No surprise then that little new has emerged in the British paper on the border.
It’s right that as we shape the unprecedented model, we have some very clear principles. Top of our list is to agree upfront no physical border infrastructure – that would mean a return to the border posts of the past and is completely unacceptable to the UK.”
What has become a bit clearer is a key point that the expected chorus of critics from British Remainers and all of Irish nationalism chose to ignore – that as far as the UK government is concerned, if there is to be a hard border it will be the EU that will impose it.
Whitehall officials told The Telegraph that the EU will be legally responsible for any hard border imposed after Brexit and insisted that the UK is determined to be flexible on the issue.
The British have always talked about a ” bespoke ” or ” unprecedented” deal and believe they have to heft to win it. This remains to be seen.

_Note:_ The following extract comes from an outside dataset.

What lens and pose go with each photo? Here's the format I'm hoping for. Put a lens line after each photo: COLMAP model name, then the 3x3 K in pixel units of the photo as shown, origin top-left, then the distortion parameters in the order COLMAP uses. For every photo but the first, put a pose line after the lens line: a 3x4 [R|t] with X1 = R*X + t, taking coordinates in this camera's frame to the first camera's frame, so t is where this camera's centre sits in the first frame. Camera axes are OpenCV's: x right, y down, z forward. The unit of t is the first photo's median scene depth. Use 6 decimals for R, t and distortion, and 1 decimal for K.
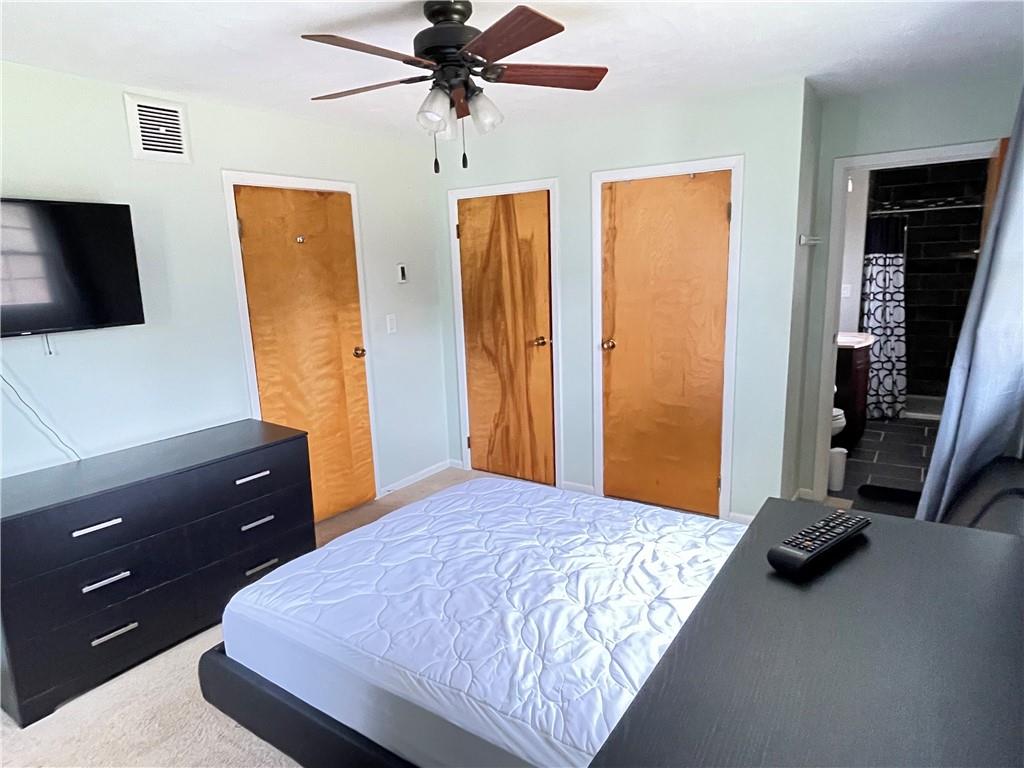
lens RADIAL K [[618.1, 0, 516.0], [0, 618.1, 387.5], [0, 0, 1]] dist [0.005388, -0.020627]
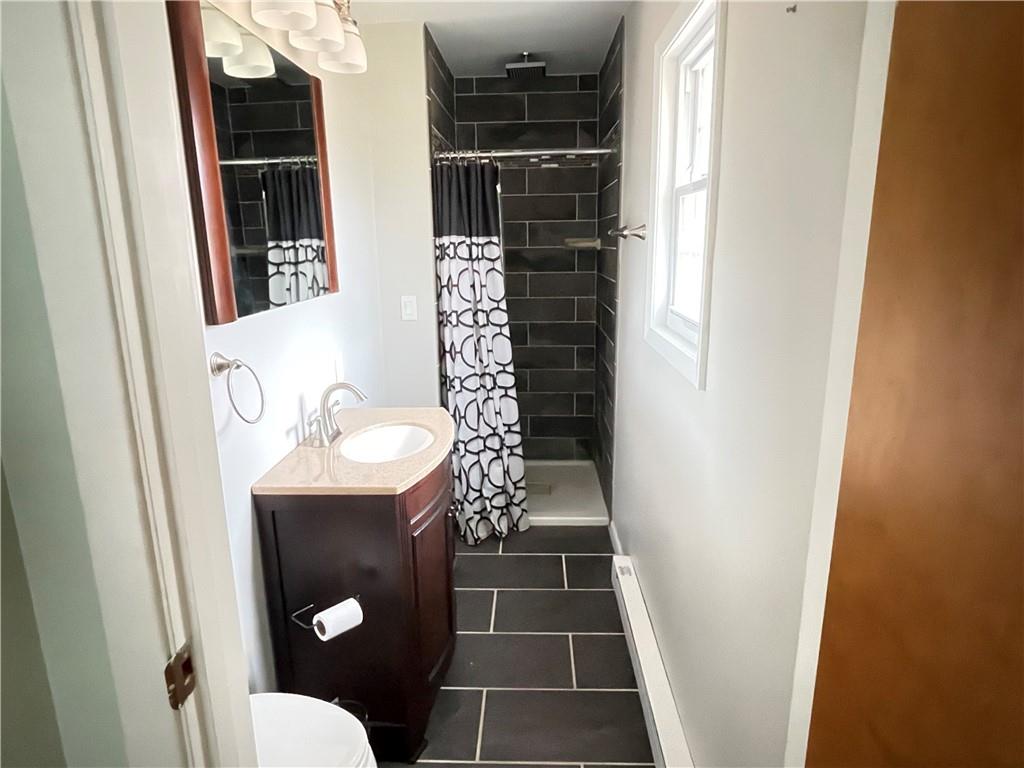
lens RADIAL K [[618.1, 0, 511.9], [0, 618.1, 383.0], [0, 0, 1]] dist [0.005388, -0.020627]
pose [[0.844514, -0.095912, 0.526874, 0.336920], [0.089624, 0.995269, 0.037522, -0.108425], [-0.527980, 0.015533, 0.849115, 0.532384]]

But merely scorning the British position from the point of view of formal EU rules and almost wanting the negotiations to fail is not a useful response and ignores the EU’s unrivalled ability to fudge and accommodate.
So the real border solutions will be deferred until later in the negotiations . But will the EU regard the week’s sequence of papers as “sufficient progress” to allow the Article 50 negotiations to continue? If not we all have a huge problem.
So far official reactions from Dublin Brussels has been prudently cautious. Position papers do not constitute a negotiation result.
The border paper follows on logical from yesterdays’ paper of a temporary customs arrangement and the off the record reactions have been cool to say the least.
The real test of progress will be made when the EU heads of government meet to review it in October.